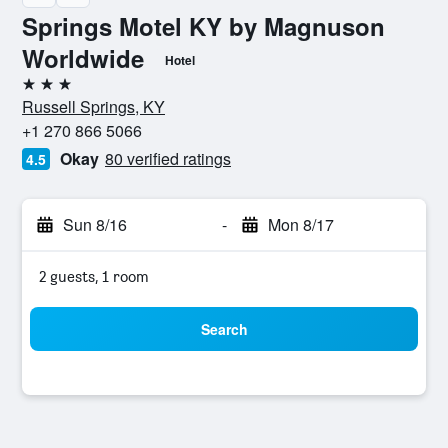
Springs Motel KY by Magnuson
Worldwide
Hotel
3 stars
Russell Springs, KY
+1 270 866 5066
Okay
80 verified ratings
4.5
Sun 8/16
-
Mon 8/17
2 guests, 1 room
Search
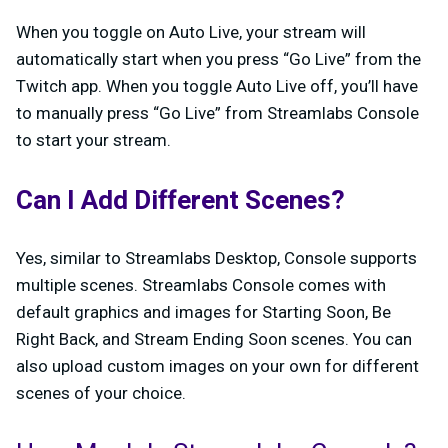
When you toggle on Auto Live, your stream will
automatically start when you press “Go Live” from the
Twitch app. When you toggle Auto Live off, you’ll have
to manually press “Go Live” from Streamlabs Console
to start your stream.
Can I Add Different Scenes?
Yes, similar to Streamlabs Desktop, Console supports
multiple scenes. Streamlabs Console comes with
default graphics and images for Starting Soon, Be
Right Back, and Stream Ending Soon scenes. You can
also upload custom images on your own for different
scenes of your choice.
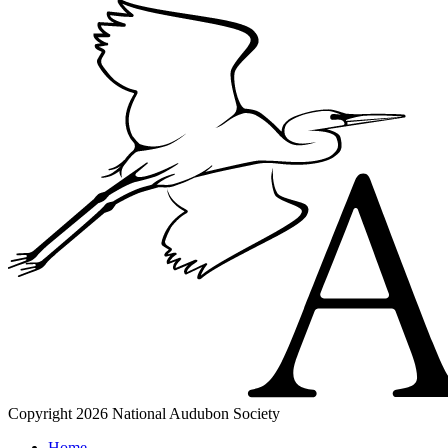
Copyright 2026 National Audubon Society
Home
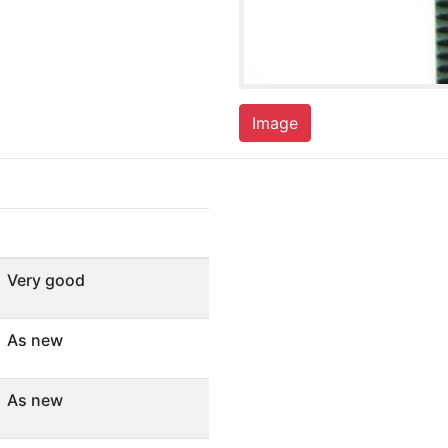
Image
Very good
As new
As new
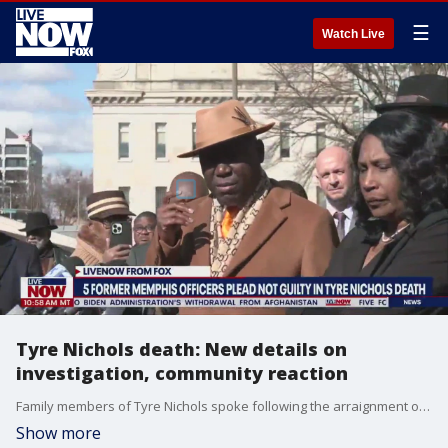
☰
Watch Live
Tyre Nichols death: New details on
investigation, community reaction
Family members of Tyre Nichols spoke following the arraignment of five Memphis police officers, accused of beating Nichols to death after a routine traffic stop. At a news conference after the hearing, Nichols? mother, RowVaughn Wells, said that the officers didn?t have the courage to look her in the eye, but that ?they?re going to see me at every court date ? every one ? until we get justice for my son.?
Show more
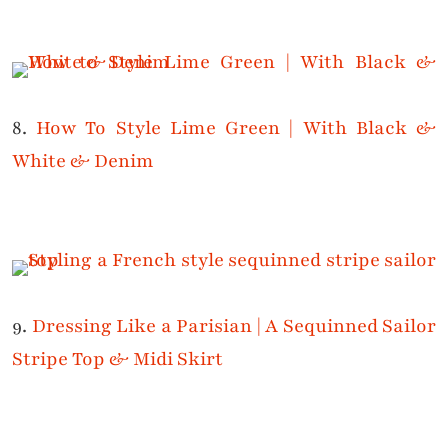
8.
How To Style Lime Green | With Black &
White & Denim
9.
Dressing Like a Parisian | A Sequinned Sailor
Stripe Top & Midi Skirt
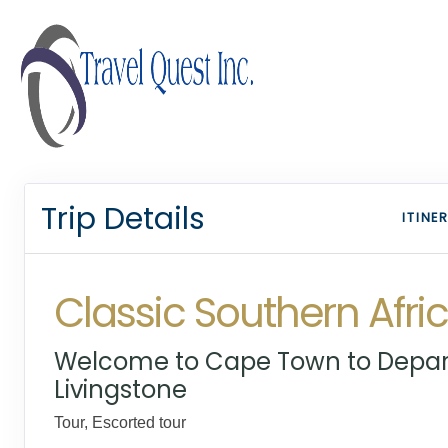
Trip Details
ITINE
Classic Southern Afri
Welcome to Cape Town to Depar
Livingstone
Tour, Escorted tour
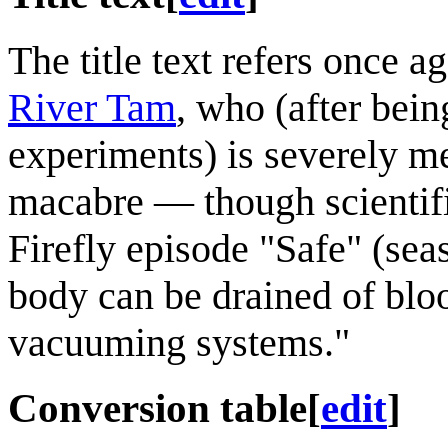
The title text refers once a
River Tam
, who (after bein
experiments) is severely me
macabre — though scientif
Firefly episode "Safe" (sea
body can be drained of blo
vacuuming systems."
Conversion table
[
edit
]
---
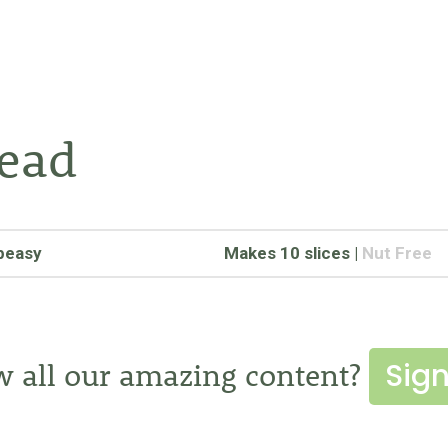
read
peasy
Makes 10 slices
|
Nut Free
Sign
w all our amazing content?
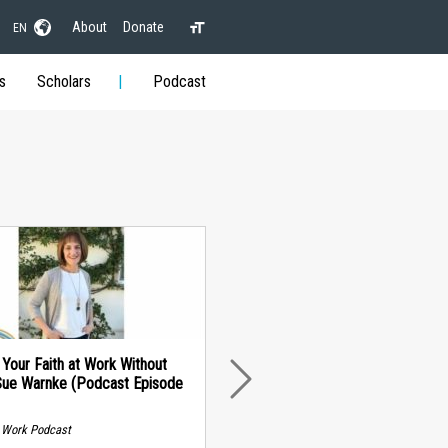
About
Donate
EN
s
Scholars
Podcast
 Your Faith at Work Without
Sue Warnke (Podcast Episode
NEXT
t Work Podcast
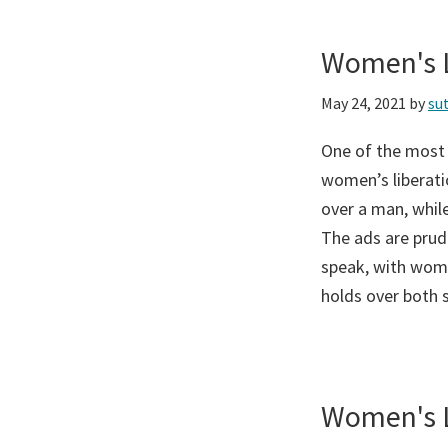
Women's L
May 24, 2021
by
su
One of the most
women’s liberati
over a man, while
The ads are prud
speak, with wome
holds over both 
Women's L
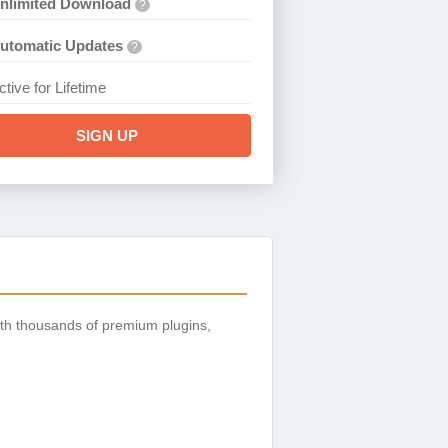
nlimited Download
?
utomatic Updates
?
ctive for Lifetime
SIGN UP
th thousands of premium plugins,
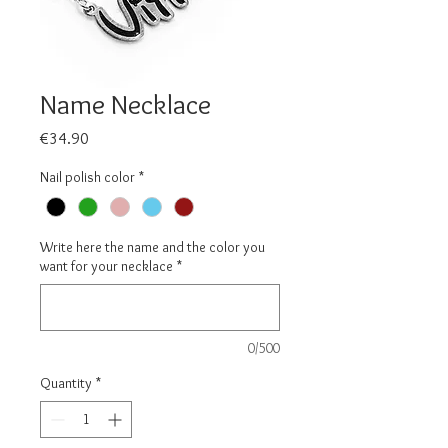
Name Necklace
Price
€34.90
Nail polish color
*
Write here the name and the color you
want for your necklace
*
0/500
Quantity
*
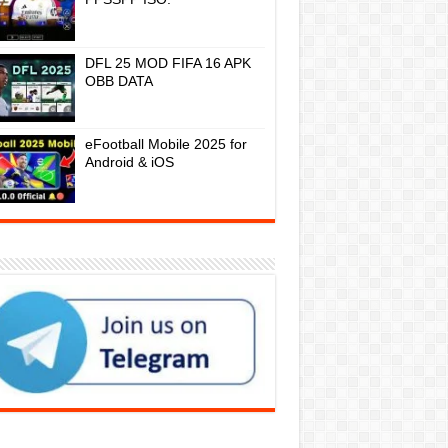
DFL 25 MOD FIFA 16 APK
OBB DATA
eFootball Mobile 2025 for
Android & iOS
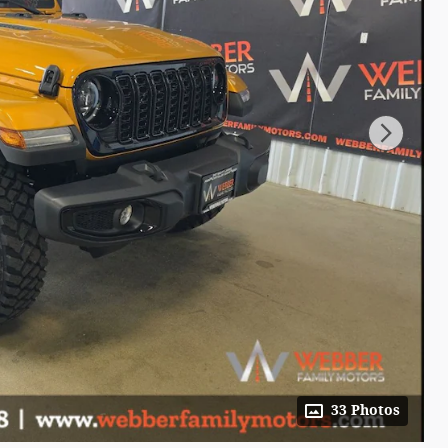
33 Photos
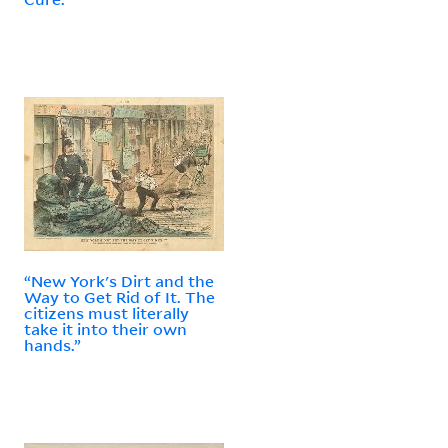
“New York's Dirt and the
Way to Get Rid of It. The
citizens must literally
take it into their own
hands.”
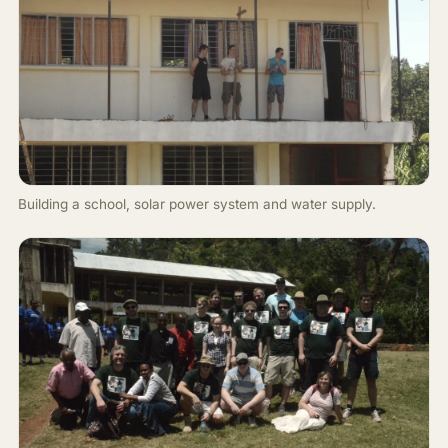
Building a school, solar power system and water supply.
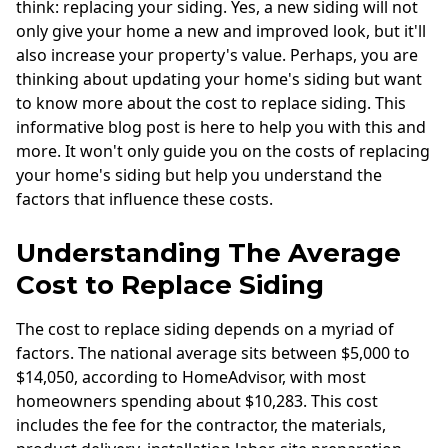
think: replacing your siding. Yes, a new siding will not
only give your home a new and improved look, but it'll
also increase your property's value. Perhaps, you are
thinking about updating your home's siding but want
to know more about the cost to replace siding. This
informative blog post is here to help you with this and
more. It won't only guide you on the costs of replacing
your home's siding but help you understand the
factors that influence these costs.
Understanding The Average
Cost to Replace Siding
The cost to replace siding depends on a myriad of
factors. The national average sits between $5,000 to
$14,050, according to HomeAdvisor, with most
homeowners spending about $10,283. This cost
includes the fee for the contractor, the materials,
==
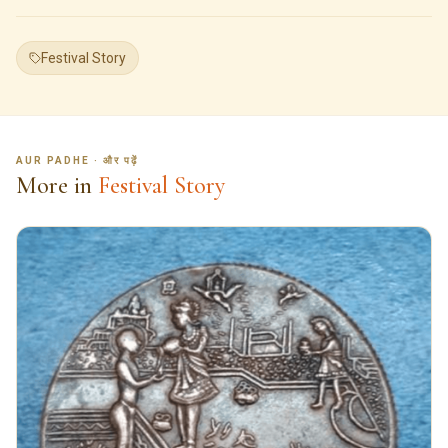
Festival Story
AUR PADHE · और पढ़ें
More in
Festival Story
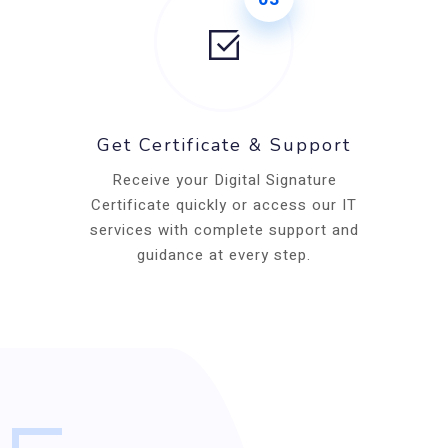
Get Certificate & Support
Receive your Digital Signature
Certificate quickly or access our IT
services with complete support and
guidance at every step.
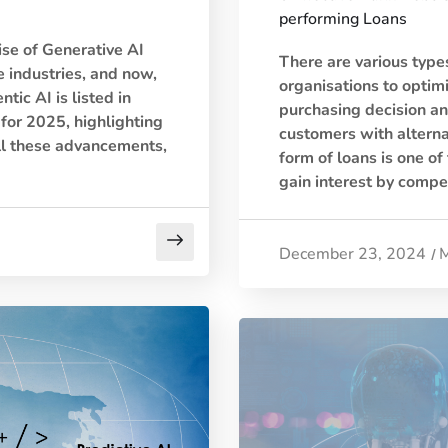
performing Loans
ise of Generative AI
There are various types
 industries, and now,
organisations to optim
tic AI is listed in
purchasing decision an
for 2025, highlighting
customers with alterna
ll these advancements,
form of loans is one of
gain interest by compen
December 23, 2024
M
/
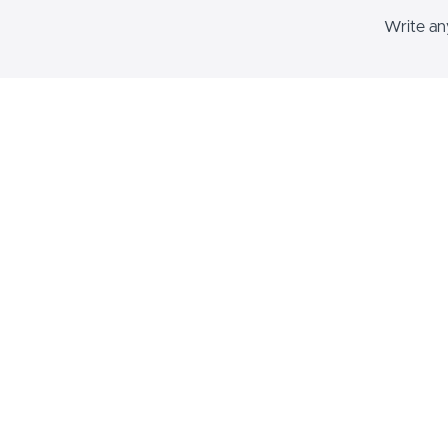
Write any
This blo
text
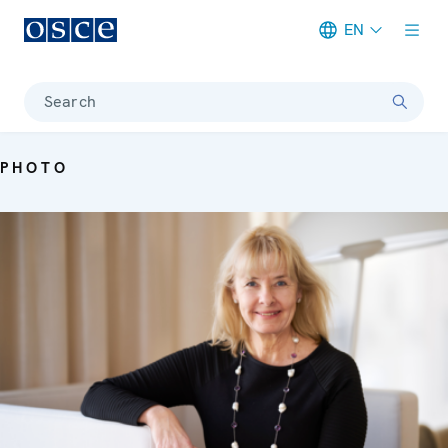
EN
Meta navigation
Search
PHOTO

▸ **Aim of the task**: Retype the lines above exactly as they appear, from the line containing "Springs Motel KY by Magnuson" through the line containing "investigation, community reaction", and leave out any pictures.

▸ **Expected answer**:
Springs Motel KY by Magnuson
Worldwide
Hotel
3 stars
Russell Springs, KY
+1 270 866 5066
Okay
80 verified ratings
4.5
Sun 8/16
-
Mon 8/17
2 guests, 1 room
Search
When you toggle on Auto Live, your stream will
automatically start when you press “Go Live” from the
Twitch app. When you toggle Auto Live off, you’ll have
to manually press “Go Live” from Streamlabs Console
to start your stream.
Can I Add Different Scenes?
Yes, similar to Streamlabs Desktop, Console supports
multiple scenes. Streamlabs Console comes with
default graphics and images for Starting Soon, Be
Right Back, and Stream Ending Soon scenes. You can
also upload custom images on your own for different
scenes of your choice.
Copyright 2026 National Audubon Society
Home
Image
Very good
As new
As new
☰
Watch Live
Tyre Nichols death: New details on
investigation, community reaction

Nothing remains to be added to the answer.